Cross entropy is closely related to Shannon Entropy:

Shannon entropy is defined for a given discrete probability distribution; it measures how much information is required, on average, to identify random samples from that distribution.

Shannon entropy does not define any coding scheme, but it does define how much information an optimal coding scheme for a given distribution would use, on average, to identify random samples from that distribution.

Consider two distributions, `D` and `\bar D`, each over the same set of states (or symbols), but with distinct probabilities assigned to those states (the letter 'D' is re-used to emphasise that these are distributions over the same set of states).
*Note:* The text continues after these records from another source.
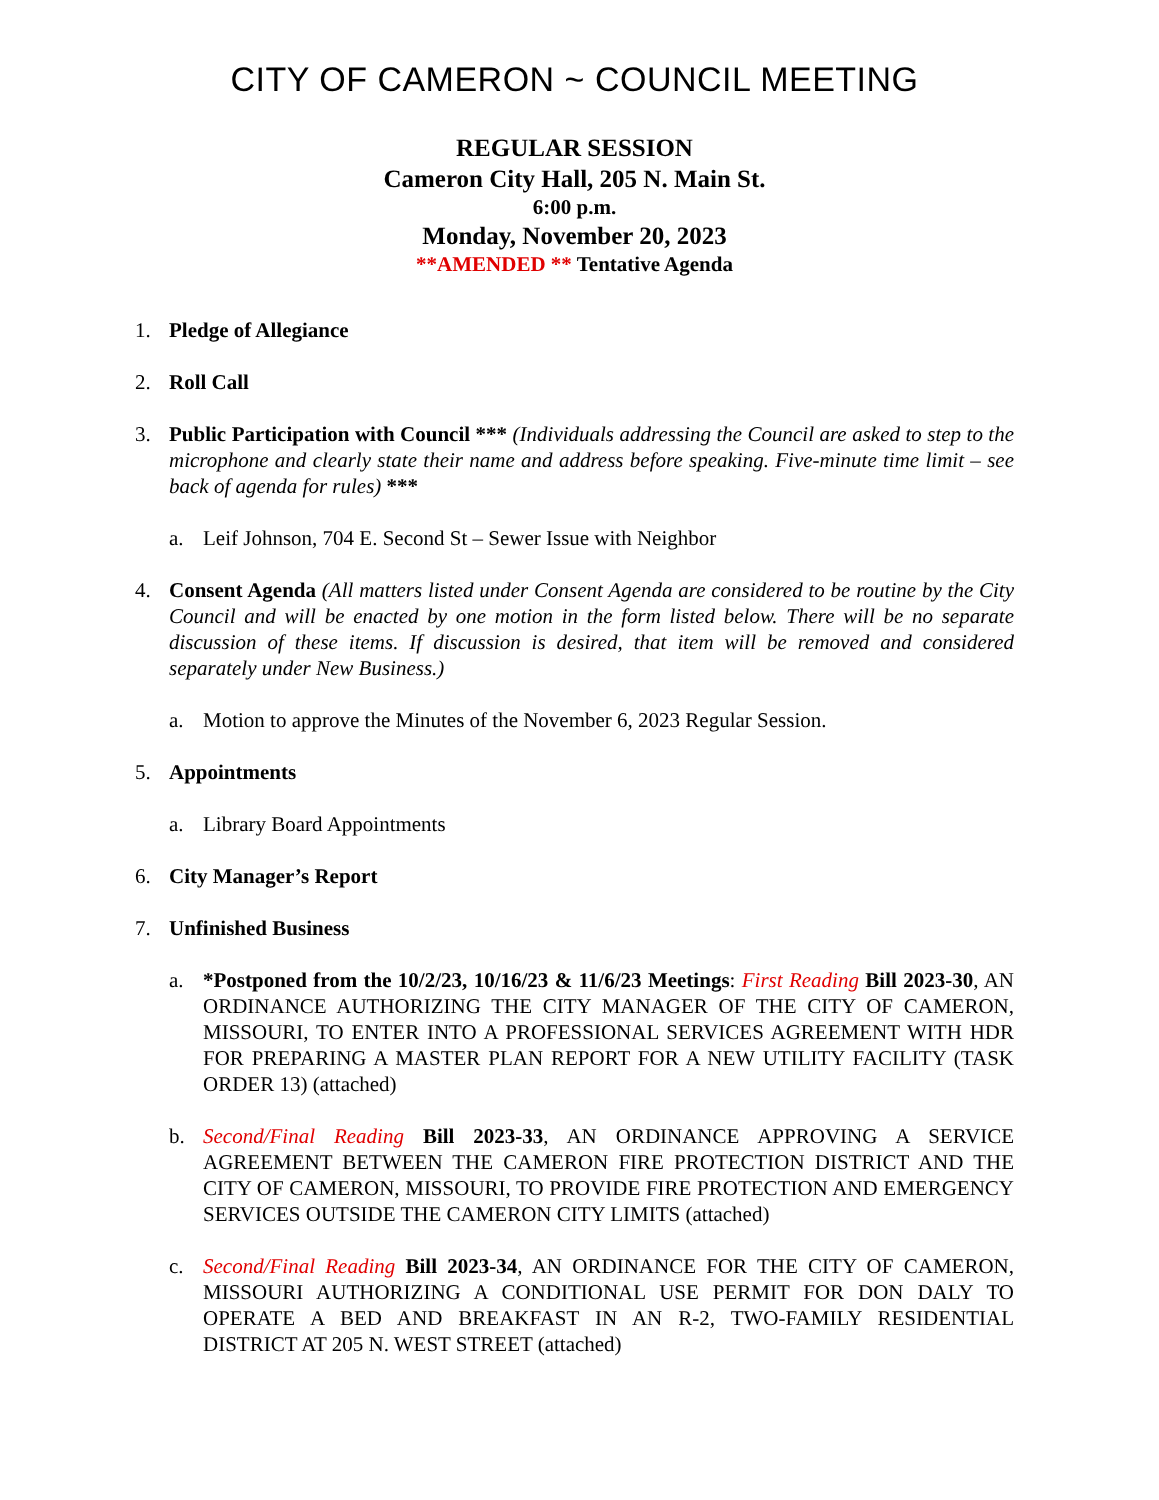CITY OF CAMERON ~ COUNCIL MEETING
REGULAR SESSION
Cameron City Hall, 205 N. Main St.
6:00 p.m.
Monday, November 20, 2023
**AMENDED ** Tentative Agenda
1. Pledge of Allegiance
2. Roll Call
3. Public Participation with Council *** (Individuals addressing the Council are asked to step to the microphone and clearly state their name and address before speaking. Five-minute time limit – see back of agenda for rules) ***
a. Leif Johnson, 704 E. Second St – Sewer Issue with Neighbor
4. Consent Agenda (All matters listed under Consent Agenda are considered to be routine by the City Council and will be enacted by one motion in the form listed below. There will be no separate discussion of these items. If discussion is desired, that item will be removed and considered separately under New Business.)
a. Motion to approve the Minutes of the November 6, 2023 Regular Session.
5. Appointments
a. Library Board Appointments
6. City Manager’s Report
7. Unfinished Business
a. *Postponed from the 10/2/23, 10/16/23 & 11/6/23 Meetings: First Reading Bill 2023-30, AN ORDINANCE AUTHORIZING THE CITY MANAGER OF THE CITY OF CAMERON, MISSOURI, TO ENTER INTO A PROFESSIONAL SERVICES AGREEMENT WITH HDR FOR PREPARING A MASTER PLAN REPORT FOR A NEW UTILITY FACILITY (TASK ORDER 13) (attached)
b. Second/Final Reading Bill 2023-33, AN ORDINANCE APPROVING A SERVICE AGREEMENT BETWEEN THE CAMERON FIRE PROTECTION DISTRICT AND THE CITY OF CAMERON, MISSOURI, TO PROVIDE FIRE PROTECTION AND EMERGENCY SERVICES OUTSIDE THE CAMERON CITY LIMITS (attached)
c. Second/Final Reading Bill 2023-34, AN ORDINANCE FOR THE CITY OF CAMERON, MISSOURI AUTHORIZING A CONDITIONAL USE PERMIT FOR DON DALY TO OPERATE A BED AND BREAKFAST IN AN R-2, TWO-FAMILY RESIDENTIAL DISTRICT AT 205 N. WEST STREET (attached)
Cross entropy is defined for the discrete probability distributions `D`, `\bar D`; it measures how much information is required, on average, to identify random samples from `\bar D` when using an optimal coding scheme constructed for `D`. To represent this mathematically we substitute `D` and `\bar D` into the Shannon entropy equation:

$$ H(\bar D, D) = - \sum_i{P(\bar D_i) \log{P(D_i)}} \tag{Cross entropy} $$

Noting that the log expression in the Shannon entropy equation gives the optimal code length for a given probability, hence `D` is substituted in (i.e. the optimal coding scheme for `D` is in use); and the left-hand probability expression represents the probability (or relative frequency) of each state, hence `\bar D` is substituted in there.

Cross Entropy as a Distance or Error Metric

If `\bar D` is identical to `D` then samples from `\bar D` are encoded optimally. If however `\bar D` differs from `D` then the average amount of information per sample increases above the minimum/optimal level defined by the Shannon entropy. Hence, the difference between the Shannon entropy and the cross entropy can be considered a distance metric with respect to two discrete distributions over the same set of states. The unit of distance is 'information per sample', i.e. the amount of additional information (in whatever units are preferred, e.g. bits, trits, etc.) required, on average, to identify a sample from `\bar D`. As such, cross entropy is the definitive measure of quality for a generative model.

I.e. if some model can reproduce a desired target distribution exactly then that model has encoded everything necessary about the system being modelled in order to recreate the target distribution. If however the cross entropy is higher than the target distribution's Shannon entropy, that is an indication that the model is wrong to some degree, and the difference describes the scale of that error in the fundamental units of how much information is required to correct it.

Colin,
October 20th, 2016